HOUSTON (Reuters) - Blackstone Group’s (BX.N) Gavilan Resources LLC filed for Chapter 11 bankruptcy late on Friday, citing this year’s oil price collapse and a bitter legal battle with a partner.
Formed following the $2.3 billion acquisition of Texas shale oil properties in 2017, Gavilan listed secured debt of more than $550 million in its filing in U.S. Bankruptcy Court in Houston.
It plans to sell its assets, according to the filing. It has hired investment banker Lazard Freres & Co and named attorneys Weil, Gotshal & Manges and Vinson & Elkins as bankruptcy advisers.

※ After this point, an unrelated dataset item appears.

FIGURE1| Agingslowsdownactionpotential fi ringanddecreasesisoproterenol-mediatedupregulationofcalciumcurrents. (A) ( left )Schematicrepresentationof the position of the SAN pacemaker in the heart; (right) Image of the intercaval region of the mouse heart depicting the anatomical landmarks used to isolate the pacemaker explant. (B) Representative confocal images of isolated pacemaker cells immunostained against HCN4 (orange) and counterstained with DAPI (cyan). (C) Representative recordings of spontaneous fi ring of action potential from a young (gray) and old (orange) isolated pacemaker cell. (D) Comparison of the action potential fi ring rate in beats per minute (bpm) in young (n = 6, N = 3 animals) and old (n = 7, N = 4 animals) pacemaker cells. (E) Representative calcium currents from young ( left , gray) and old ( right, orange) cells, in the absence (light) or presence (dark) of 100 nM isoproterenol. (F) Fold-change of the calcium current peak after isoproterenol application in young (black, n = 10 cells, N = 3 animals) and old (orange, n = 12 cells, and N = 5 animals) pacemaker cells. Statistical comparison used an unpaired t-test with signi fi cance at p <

Oil prices this year are off more than 60%, hurt by a collapse in demand for fuels due to coronavirus-related lockdowns and a market glut spurred by shale and a battle for market share among the world’s top producers.
Gavilan’s bankruptcy comes amid an “increasingly unworkable relationship” with partner Sanchez Energy Corp, the filing said. The pair acquired 155,000 acres in Texas’ Eagle Ford Shale oil field from Anadarko Petroleum.
Blackstone declined to comment.
Gavilan and Sanchez have been embroiled in a lawsuit over the development and ownership of the properties. That lawsuit is set to resume May 22.
Sanchez also filed for Chapter 11 last year blaming low prices and the more than $2 billion in debt it took on to help it grow through acquisitions. Its restructuring plan has been confirmed but is not yet effective, the court filing said.
This year’s oil-price collapse has led debt-laden shale producers including Occidental Petroleum and Chesapeake Energy to seek to restructure their loans. In April, Whiting Petroleum became the largest shale bankruptcy since the coronavirus pandemic cut demand.